There are thousands of Georgians who cannot afford a lawyer. This is particularly true in most civil cases where a litigant does not have the right to a court appointed lawyer. Many people face divorce, landlord/tenant disputes, and other civil lawsuits on their own. Oftentimes, particularly in domestic relations cases, there is an attorney on the other side. While some judges will give pro se litigants (litigants without an attorney) a little leeway, the pro se litigant is always at a terrible disadvantage. Pro se litigants do not know the rules of evidence, possible available defenses, or the proper way to defend a case. Rarely have I seen a situation where a pro se litigant obtains a good result in a civil case.

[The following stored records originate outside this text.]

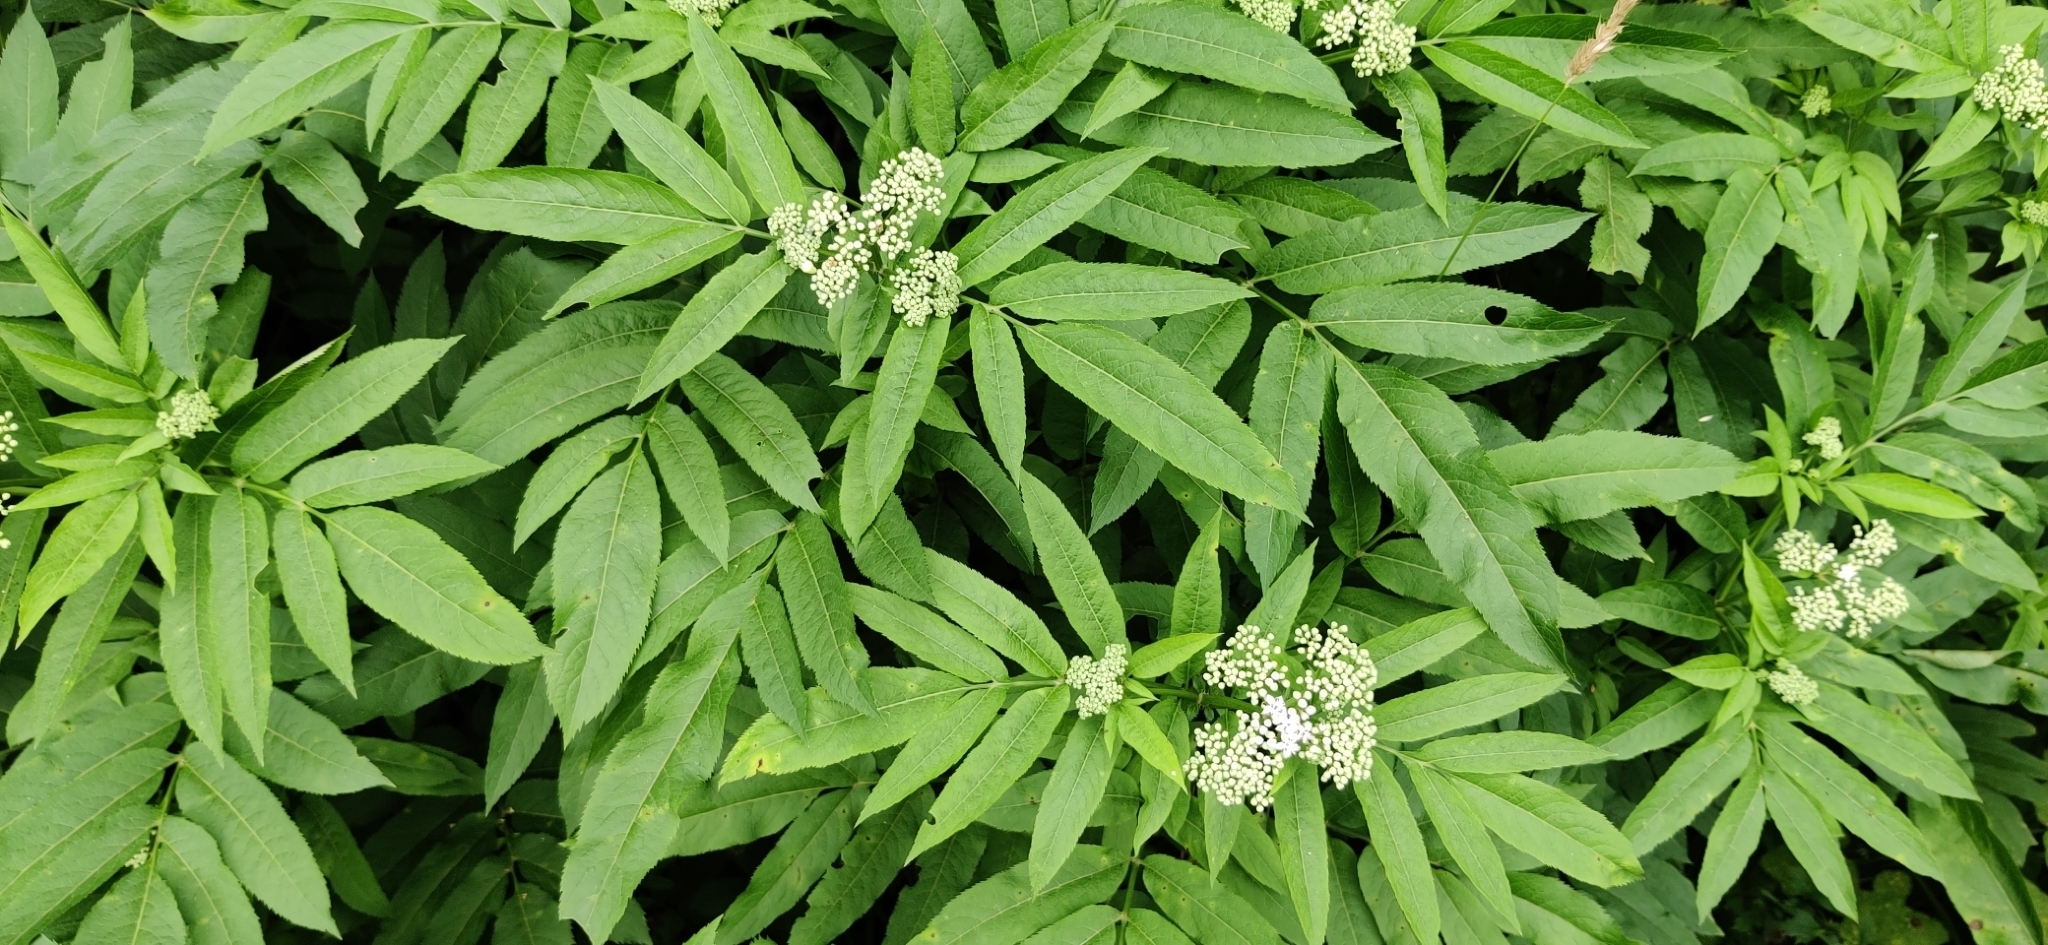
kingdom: Plantae
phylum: Tracheophyta
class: Magnoliopsida
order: Dipsacales
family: Viburnaceae
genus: Sambucus
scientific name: Sambucus ebulus
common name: Dwarf elder
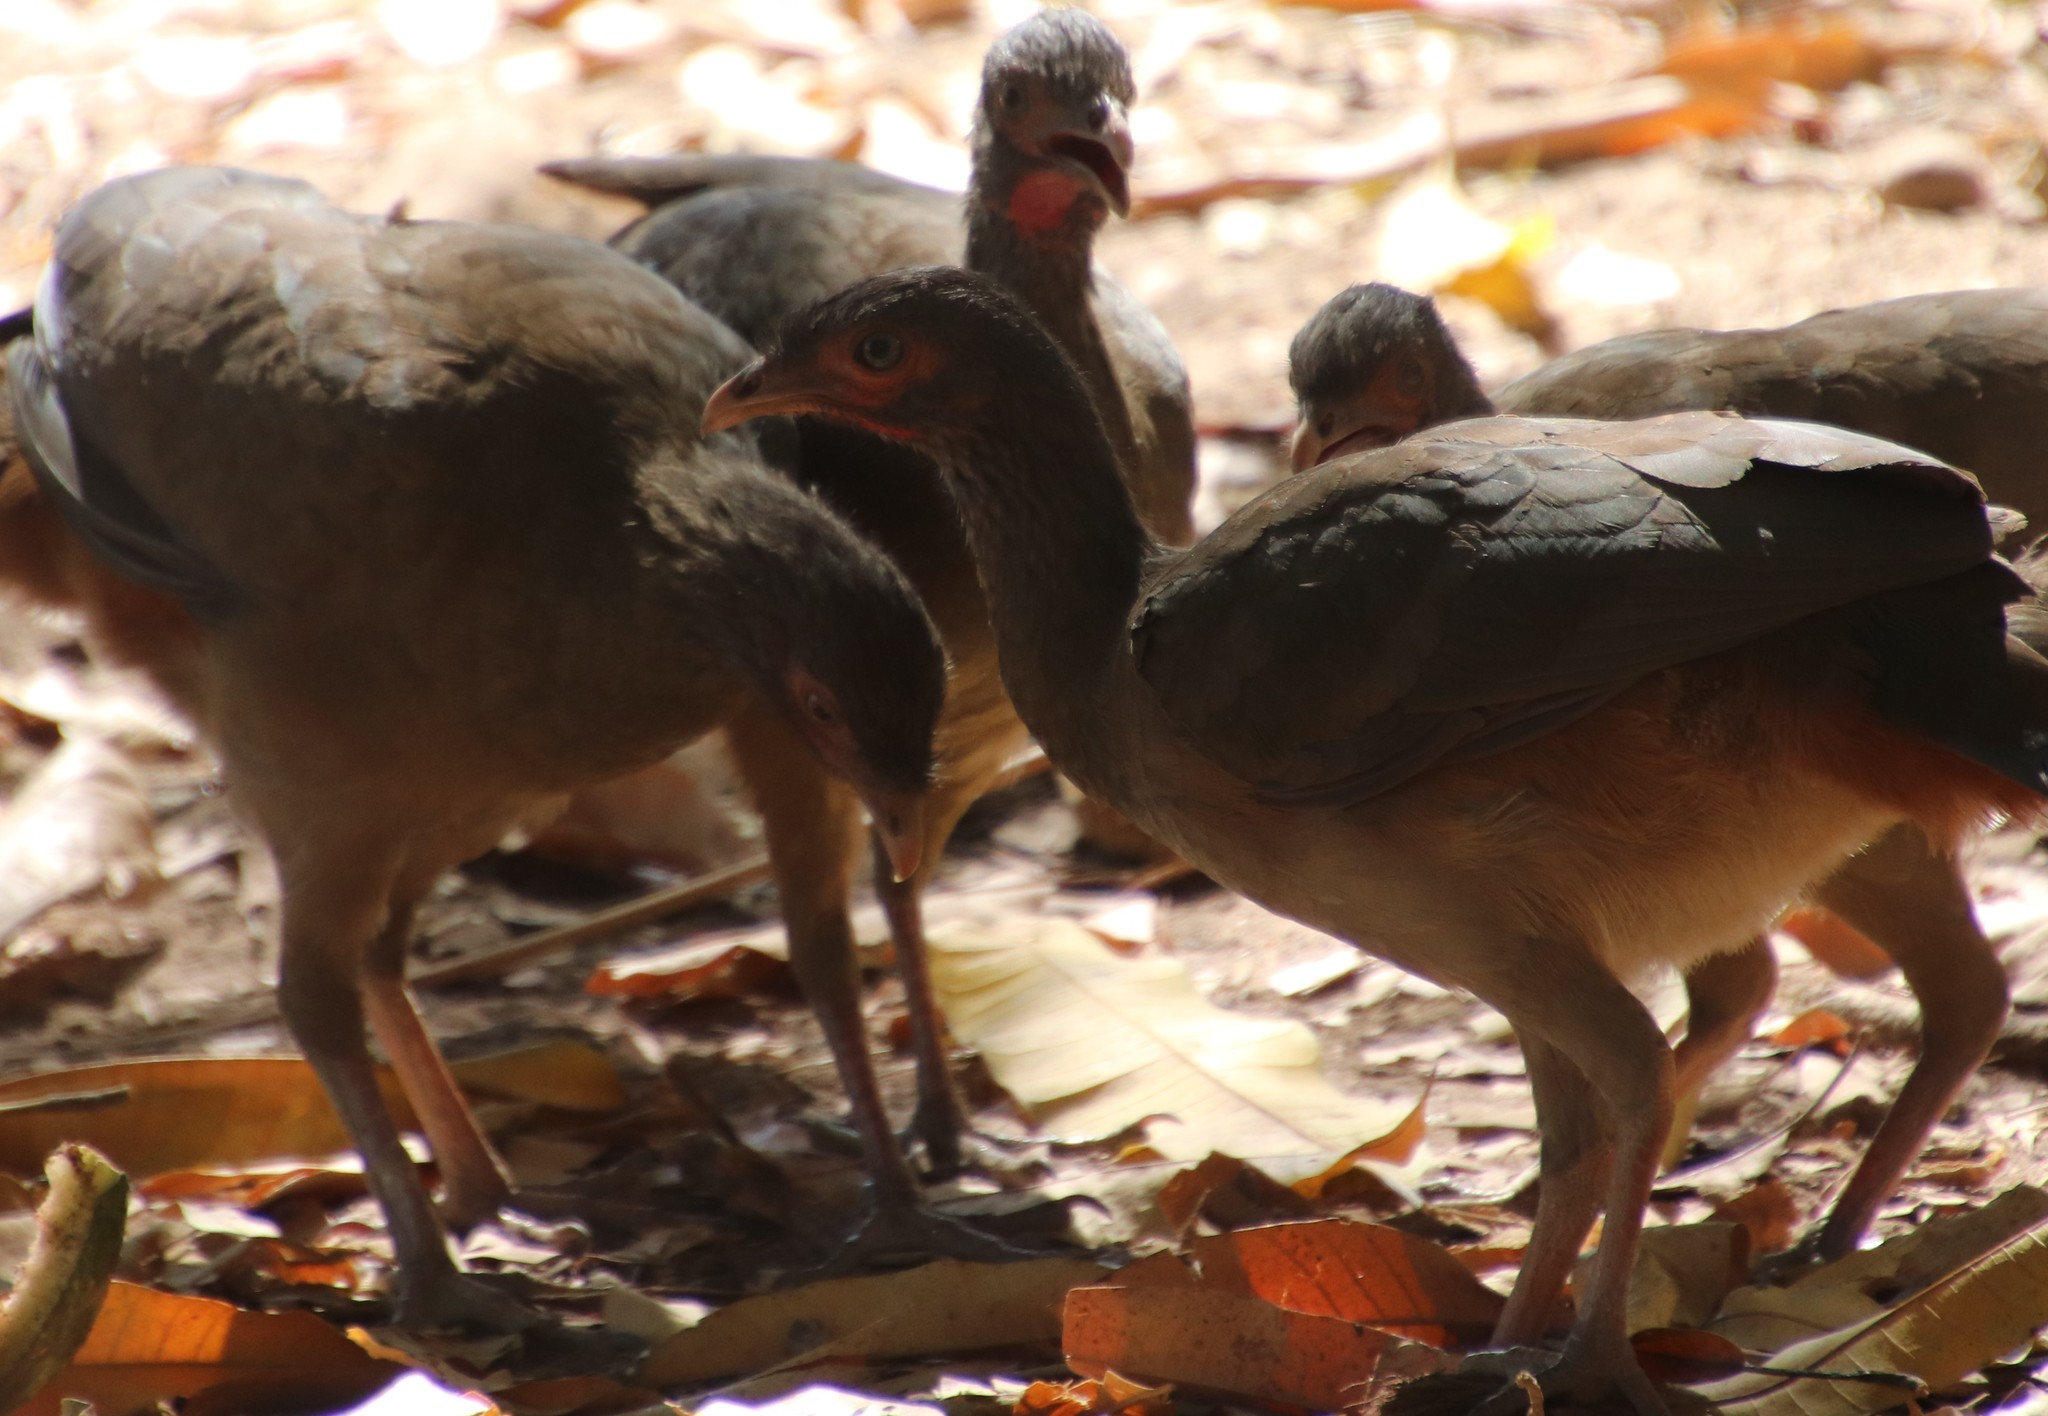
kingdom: Animalia
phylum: Chordata
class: Aves
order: Galliformes
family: Cracidae
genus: Ortalis
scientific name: Ortalis canicollis
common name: Chaco chachalaca
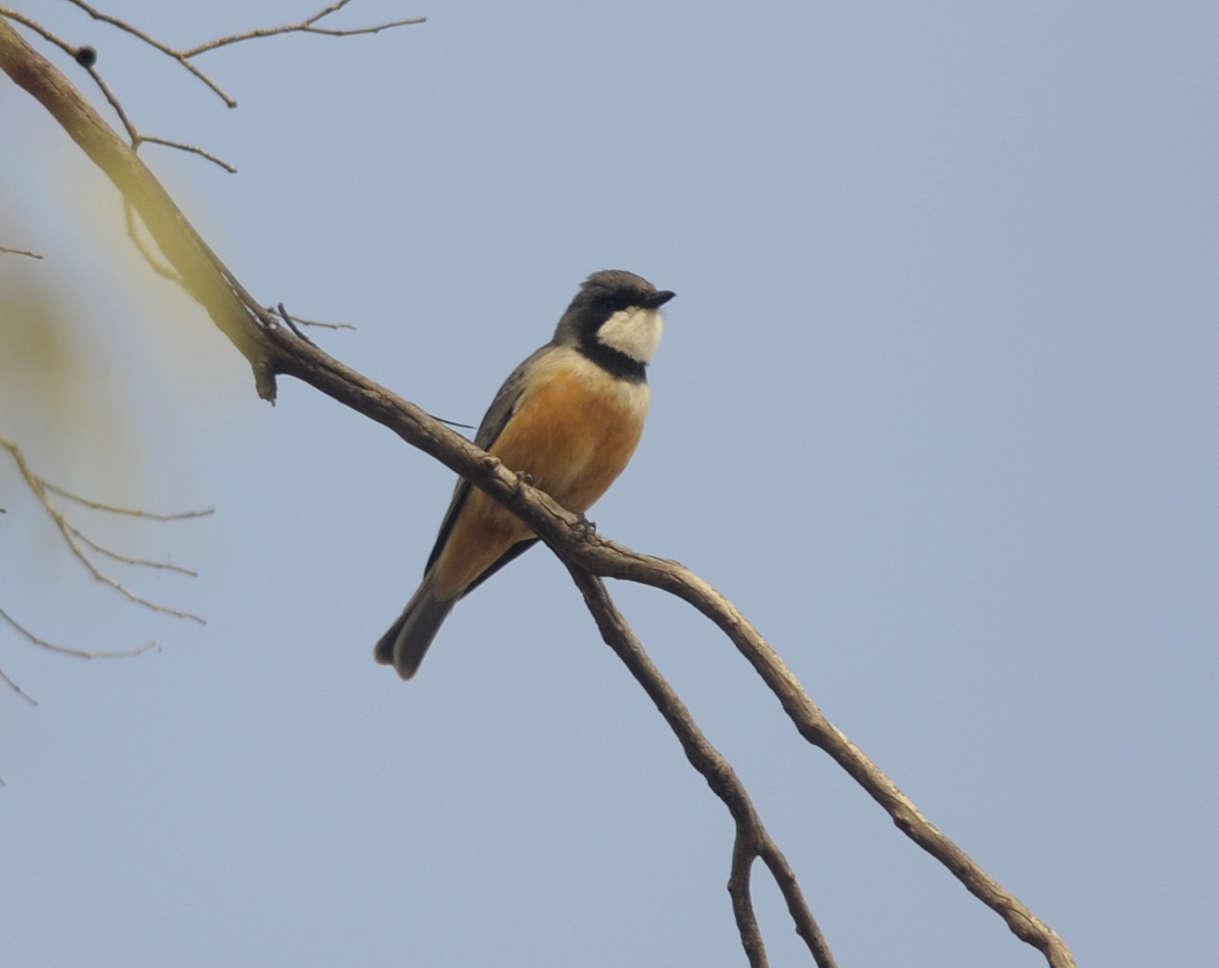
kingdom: Animalia
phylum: Chordata
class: Aves
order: Passeriformes
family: Pachycephalidae
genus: Pachycephala
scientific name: Pachycephala rufiventris
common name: Rufous whistler
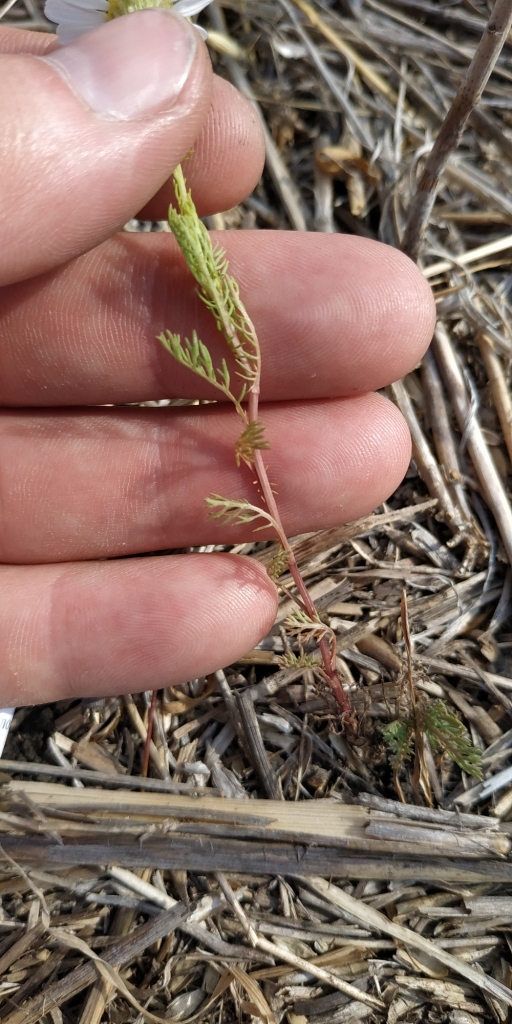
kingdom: Plantae
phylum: Tracheophyta
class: Magnoliopsida
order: Asterales
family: Asteraceae
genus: Tripleurospermum
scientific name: Tripleurospermum inodorum
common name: Scentless mayweed
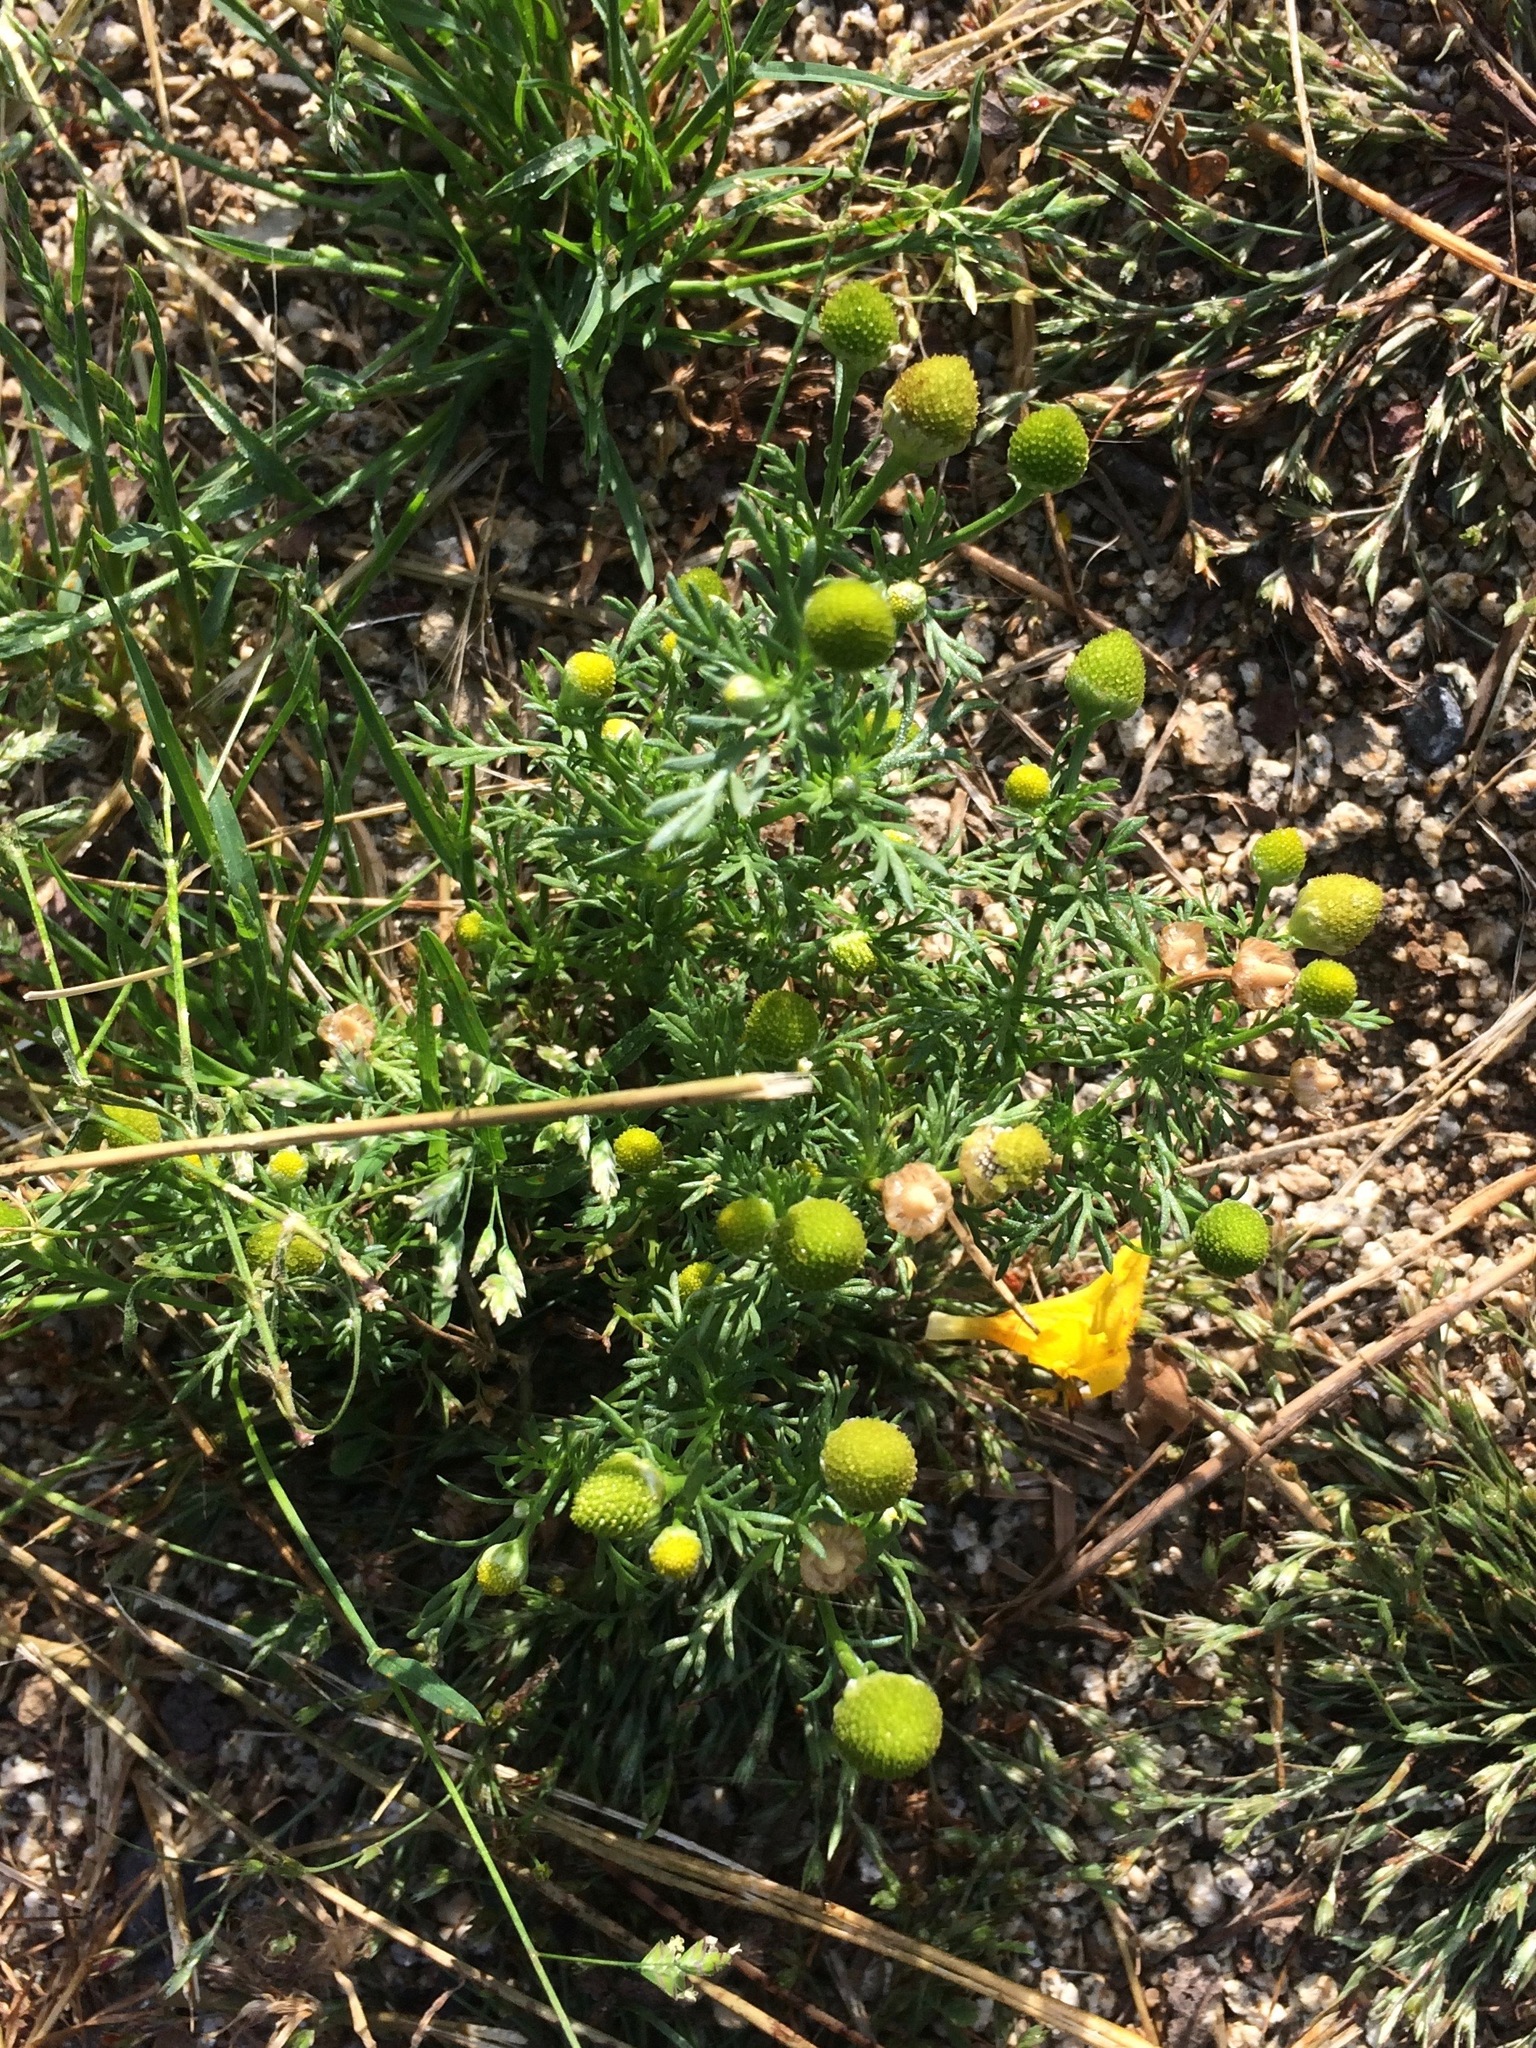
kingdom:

Many of my friends who are civil attorneys donate their time to representing currently impoverished people for free or at a reduced rate in civil lawsuits. When they step up to help another person in need, the courtroom combat arena becomes equalized. This pro bono service results in fairer divorce hearings and more equitable judgments in other civil lawsuits. I salute my civil law colleagues for their service.
Pro bono service is also performed in criminal cases. While the United States Supreme Court has held that indigent defendants in criminal cases have a right to an attorney, many private criminal lawyers across the state provide free legal representation or representation at a significantly reduced fee.
Most of my peers, who practice criminal defense, are eager to step up when a pro bono opportunity presents itself or when a crisis hits the criminal justice system. For instance, not so long ago, two local criminal defense attorneys died within weeks of each other. Their clients were suddenly without attorneys.
This could have significantly clogged the justice system, denied justice to all involved, and carried a terrible injustice to those who could not afford to hire another lawyer. But, within a couple of days, a group of criminal defense lawyers reached out, took the clients in, and assisted Lady Justice in her ongoing quest. The problem was solved within weeks.
The other benefit to pro bono work directly impacts the lawyer performing the service. I am a Christian. Christ taught us to be givers. Givers are much more likely to trust in God, remain humble, and develop the type of personal relationship with Him that makes our lives whole.
I am very proud that my profession has so many honorable and giving members in Georgia. Our pro bono work is one of the most important, but overlooked, cornerstones that hold that honor in place.